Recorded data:
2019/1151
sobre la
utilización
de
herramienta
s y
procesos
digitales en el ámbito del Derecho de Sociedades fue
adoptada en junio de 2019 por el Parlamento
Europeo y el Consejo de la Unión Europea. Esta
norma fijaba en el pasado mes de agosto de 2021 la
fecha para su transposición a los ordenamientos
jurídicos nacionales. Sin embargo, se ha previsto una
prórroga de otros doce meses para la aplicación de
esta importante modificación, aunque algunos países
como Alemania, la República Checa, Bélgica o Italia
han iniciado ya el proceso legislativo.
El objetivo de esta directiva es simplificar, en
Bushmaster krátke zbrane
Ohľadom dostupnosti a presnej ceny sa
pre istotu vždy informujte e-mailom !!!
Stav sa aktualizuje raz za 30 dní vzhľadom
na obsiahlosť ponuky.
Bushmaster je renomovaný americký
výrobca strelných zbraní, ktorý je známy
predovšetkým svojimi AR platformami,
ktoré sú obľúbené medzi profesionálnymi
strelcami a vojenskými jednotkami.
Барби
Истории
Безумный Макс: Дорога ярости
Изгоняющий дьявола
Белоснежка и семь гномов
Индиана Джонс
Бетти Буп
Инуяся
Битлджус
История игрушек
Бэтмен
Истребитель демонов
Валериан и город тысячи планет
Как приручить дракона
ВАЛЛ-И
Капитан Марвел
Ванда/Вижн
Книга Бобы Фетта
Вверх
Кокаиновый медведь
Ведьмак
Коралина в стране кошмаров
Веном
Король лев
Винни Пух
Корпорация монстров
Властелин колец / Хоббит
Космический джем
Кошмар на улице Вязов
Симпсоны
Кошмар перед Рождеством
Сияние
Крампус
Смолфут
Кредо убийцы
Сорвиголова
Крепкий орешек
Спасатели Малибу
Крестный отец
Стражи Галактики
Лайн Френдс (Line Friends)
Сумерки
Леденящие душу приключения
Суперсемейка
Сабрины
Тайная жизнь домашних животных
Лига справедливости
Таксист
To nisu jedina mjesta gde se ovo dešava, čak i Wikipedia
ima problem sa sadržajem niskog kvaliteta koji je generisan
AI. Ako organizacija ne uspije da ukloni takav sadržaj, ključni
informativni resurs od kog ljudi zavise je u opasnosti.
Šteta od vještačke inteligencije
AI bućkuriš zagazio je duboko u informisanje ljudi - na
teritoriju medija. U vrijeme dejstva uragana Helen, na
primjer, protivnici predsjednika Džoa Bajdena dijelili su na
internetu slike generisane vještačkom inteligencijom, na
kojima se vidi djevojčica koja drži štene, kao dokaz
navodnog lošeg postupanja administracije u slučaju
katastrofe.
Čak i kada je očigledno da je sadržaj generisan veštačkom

# TO-DO ITEM:
List each line in the entries above that contains the word "para".

# REPLY TO THE TASK:
fecha para su transposición a los ordenamientos
prórroga de otros doce meses para la aplicación de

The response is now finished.